The nurse arrives and asks my mother if she can check her stoma. I’ve already googled colostomy bags and ileostomy bags and know my mother has the latter: they removed part of her lower bowel and now all her waste trickles into the bag in liquid form. She told me she tried to change it earlier but she made a mistake and the waste seeped out over her dressing gown and slippers. I feel embarrassed for her when she tells me this: it’s a role reversal of all those times when I was a toddler and didn’t make it to the potty fast enough.
I offer to leave to give her some privacy, but she and the nurse are quite happy for me to stay with them behind the wall of curtain. Here, in this little world they’ve made for themselves, we’re cut off from the rest of the world: it’s an adult version of a fort or a tree house.
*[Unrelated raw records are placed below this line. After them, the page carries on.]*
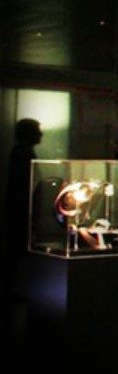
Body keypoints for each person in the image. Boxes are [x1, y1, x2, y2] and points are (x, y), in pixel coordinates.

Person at [2, 118, 43, 301]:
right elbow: (22, 188)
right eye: (37, 130)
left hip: (19, 212)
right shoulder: (23, 154)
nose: (41, 134)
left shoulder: (20, 153)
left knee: (15, 254)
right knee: (16, 254)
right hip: (20, 213)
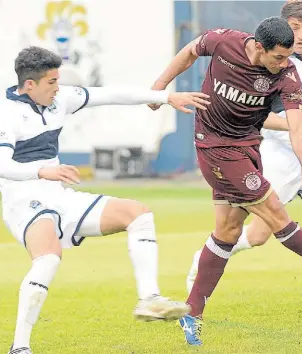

To begin with, I avert my gaze, not wanting to see the bag or the wound – or even my mum’s face as she struggles to decipher the written instructions on the printed sheet in front of her. I hand her her glasses and she reads each line slowly, pausing to let the words sink in. She sounds amazingly detached and practical – almost as if she is reading a recipe or a shopping list. When she removes the emptied bag, I wince involuntarily, half-expecting to see a gaping hole; but instead, a red blob of jelly looks back at me: a children’s dessert where I had thought to see guts and gore.
Independent to her core, she cleans her wound carefully with a dry wipe followed by a wet one. I long to help, but I know she won’t let me: she has to do this on her own. So I watch, and marvel at her bravery, and wonder how long it will be until she can’t do this on her own anymore.
She’s missed her evening meal in all the excitement. An orderly brings her a bowl of soup and a bread roll. Both remain untouched. She’s hardly eaten in four days and yet she isn’t hungry. I’m about to leave when her face twists and she asks for a bowl. Holding it in front of her, I watch her vomit an almost clear waterfall. Her stomach’s empty: she has nothing to bring up except the jug of water she’s drunk since I’ve been here.
I help her back into bed, pulling the sheet over her legs and tucking her in. This is what it means to be grown up: to care for the woman who gave birth to you; to realise that you are now the parent and she the child.
I’m 53. I’ve had three children of my own and two grandchildren; but until now, whenever I’ve been with my mum, I’ve felt like I’m still a teenager. “Don’t touch the iron – it’s hot” and “You can’t go out looking like that” still fall from her lips as easily as they did forty years ago.
I’ve always been the child in our relationship, but now our roles are reversed. I wonder how long it will be before I am feeding my toddler-mother and seeing to her personal hygiene.
“Sleep well,” I tell her, kissing her on the forehead and preparing to leave my childhood behind.